[Electronics engineering source data]
══════
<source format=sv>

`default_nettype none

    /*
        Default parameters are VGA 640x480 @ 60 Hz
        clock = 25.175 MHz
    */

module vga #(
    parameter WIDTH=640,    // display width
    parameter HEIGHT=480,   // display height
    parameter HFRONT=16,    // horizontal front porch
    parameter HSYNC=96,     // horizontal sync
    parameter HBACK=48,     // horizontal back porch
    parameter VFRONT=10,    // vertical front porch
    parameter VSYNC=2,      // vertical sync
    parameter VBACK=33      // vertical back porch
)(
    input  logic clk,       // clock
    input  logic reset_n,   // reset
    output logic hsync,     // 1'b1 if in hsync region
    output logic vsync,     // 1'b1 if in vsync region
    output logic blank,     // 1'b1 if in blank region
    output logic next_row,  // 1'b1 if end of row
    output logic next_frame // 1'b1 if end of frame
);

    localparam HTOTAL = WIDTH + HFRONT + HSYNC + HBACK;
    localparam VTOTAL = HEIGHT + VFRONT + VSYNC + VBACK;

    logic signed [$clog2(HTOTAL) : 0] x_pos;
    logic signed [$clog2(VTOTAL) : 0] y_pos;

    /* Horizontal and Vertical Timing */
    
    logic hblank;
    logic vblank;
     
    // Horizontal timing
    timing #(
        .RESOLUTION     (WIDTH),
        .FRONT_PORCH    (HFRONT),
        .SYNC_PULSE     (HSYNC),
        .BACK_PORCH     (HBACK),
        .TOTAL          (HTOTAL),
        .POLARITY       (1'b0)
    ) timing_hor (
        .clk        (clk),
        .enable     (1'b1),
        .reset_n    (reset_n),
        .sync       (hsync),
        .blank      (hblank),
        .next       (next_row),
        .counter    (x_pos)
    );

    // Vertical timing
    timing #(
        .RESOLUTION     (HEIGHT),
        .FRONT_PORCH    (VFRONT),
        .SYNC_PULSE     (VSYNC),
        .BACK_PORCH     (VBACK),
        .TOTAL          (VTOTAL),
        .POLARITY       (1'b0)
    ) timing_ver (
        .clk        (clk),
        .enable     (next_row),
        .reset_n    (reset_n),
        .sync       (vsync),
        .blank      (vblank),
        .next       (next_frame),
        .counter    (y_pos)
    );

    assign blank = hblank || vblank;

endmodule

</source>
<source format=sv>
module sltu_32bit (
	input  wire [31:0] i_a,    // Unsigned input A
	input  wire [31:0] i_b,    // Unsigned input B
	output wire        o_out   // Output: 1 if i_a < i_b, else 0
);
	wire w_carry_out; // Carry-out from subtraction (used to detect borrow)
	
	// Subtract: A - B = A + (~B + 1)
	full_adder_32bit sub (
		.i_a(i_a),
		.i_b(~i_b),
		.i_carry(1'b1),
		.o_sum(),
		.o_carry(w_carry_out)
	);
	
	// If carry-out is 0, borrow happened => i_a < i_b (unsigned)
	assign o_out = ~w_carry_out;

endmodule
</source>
══════
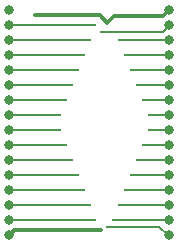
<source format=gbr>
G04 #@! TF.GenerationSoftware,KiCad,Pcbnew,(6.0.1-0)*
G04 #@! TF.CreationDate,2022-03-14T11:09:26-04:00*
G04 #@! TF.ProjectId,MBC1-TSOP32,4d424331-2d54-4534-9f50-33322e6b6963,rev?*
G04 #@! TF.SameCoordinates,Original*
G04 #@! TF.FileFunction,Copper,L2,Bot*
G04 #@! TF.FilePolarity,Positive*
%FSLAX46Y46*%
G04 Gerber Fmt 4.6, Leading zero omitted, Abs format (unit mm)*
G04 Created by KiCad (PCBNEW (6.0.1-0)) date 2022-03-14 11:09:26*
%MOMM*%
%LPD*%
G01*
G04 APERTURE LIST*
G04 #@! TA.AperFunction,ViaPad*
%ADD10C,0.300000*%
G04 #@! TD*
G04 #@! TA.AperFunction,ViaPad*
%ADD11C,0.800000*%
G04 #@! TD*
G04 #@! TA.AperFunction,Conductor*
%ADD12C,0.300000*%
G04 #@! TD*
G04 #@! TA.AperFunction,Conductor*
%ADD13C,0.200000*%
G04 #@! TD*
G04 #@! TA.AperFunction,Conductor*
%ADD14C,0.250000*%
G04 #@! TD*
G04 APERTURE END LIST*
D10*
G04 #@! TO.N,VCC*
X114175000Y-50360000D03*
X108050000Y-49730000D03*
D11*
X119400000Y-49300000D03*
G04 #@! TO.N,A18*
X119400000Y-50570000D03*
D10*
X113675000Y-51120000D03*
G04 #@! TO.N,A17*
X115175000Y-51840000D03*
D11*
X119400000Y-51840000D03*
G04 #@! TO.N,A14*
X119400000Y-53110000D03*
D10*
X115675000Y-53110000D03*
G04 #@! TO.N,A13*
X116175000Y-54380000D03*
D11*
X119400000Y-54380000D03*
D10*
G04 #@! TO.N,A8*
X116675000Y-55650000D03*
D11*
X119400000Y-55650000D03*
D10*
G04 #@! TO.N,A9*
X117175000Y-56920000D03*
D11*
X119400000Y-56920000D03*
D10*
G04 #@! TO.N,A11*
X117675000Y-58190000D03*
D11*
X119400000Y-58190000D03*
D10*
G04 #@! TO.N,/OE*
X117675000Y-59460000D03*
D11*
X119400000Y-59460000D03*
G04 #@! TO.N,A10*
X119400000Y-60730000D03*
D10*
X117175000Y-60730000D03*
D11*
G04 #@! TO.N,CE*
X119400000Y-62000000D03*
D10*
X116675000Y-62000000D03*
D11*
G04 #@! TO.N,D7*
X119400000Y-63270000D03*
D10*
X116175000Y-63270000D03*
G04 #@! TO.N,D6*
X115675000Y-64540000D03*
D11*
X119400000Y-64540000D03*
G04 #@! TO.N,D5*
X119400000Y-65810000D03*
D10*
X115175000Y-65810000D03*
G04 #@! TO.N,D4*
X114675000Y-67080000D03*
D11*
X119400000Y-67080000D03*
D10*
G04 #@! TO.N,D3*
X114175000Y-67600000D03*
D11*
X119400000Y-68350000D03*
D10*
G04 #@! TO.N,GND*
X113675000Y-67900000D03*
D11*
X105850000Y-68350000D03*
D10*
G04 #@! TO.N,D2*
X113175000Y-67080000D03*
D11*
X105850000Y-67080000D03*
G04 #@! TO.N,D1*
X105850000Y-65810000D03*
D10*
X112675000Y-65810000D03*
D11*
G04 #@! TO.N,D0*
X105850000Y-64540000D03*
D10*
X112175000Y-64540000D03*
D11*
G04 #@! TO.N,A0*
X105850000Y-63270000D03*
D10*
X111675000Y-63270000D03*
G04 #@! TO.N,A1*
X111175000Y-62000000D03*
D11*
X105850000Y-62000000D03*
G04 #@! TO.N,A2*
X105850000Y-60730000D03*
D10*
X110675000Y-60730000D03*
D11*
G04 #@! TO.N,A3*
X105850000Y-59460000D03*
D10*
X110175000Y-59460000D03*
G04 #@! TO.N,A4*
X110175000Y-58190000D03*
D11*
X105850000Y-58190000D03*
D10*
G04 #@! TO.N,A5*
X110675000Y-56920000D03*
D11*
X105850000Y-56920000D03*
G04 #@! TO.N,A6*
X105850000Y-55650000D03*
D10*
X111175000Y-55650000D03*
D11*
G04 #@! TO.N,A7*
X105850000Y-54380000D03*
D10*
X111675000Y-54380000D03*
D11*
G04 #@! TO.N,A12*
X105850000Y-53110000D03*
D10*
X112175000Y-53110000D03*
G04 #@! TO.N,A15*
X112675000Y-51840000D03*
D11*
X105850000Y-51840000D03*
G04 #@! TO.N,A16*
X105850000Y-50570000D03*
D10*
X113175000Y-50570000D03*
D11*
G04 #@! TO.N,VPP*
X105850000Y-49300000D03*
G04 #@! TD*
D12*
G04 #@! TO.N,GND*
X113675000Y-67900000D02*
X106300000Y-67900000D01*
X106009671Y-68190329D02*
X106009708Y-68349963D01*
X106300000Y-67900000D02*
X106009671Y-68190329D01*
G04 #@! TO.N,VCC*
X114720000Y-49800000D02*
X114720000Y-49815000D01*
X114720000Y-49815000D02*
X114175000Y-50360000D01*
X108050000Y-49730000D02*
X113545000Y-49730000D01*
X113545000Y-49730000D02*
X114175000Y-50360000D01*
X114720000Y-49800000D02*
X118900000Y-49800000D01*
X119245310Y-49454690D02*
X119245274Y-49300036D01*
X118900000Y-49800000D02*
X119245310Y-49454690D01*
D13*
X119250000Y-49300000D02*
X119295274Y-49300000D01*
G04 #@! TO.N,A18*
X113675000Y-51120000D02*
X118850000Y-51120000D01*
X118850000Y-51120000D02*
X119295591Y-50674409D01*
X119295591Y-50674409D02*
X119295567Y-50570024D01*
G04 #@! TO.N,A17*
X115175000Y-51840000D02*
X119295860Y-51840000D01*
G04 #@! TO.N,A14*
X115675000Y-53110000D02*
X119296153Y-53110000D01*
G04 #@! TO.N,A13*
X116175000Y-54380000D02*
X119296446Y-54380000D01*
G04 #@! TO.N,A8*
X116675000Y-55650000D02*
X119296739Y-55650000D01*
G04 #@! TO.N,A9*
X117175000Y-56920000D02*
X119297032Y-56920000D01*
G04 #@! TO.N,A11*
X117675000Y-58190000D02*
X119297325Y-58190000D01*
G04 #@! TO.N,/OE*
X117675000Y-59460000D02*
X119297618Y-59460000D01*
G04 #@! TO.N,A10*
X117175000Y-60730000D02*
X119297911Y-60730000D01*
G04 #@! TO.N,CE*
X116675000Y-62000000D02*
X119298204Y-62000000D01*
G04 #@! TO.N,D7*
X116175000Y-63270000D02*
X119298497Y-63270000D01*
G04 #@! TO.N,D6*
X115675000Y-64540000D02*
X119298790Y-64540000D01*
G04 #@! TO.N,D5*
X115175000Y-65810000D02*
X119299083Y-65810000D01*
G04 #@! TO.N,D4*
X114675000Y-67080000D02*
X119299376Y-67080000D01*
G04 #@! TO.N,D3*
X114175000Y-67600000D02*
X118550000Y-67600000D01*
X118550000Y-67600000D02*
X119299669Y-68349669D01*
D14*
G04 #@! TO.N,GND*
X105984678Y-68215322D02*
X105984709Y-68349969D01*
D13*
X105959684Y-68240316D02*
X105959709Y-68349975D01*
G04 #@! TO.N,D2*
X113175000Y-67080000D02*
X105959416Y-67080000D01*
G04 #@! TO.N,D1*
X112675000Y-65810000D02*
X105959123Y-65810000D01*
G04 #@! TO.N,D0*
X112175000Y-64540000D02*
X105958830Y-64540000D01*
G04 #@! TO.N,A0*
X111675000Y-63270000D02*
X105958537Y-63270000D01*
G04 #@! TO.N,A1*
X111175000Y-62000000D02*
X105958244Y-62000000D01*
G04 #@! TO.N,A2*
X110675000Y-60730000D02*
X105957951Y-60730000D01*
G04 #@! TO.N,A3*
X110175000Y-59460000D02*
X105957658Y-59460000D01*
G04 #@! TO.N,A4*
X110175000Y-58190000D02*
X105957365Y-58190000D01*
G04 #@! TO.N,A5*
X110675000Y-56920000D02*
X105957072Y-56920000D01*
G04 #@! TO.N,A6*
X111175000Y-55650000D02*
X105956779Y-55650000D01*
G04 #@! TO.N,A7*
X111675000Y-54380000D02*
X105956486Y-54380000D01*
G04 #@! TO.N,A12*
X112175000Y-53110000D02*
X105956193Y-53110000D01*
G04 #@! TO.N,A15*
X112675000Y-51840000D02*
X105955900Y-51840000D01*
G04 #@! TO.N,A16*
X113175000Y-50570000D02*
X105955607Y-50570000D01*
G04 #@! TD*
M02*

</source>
══════
_Job_: Those lines above that contain the string "LIST" should be returned.

_Worked solution_:
G04 APERTURE LIST*
G04 APERTURE END LIST*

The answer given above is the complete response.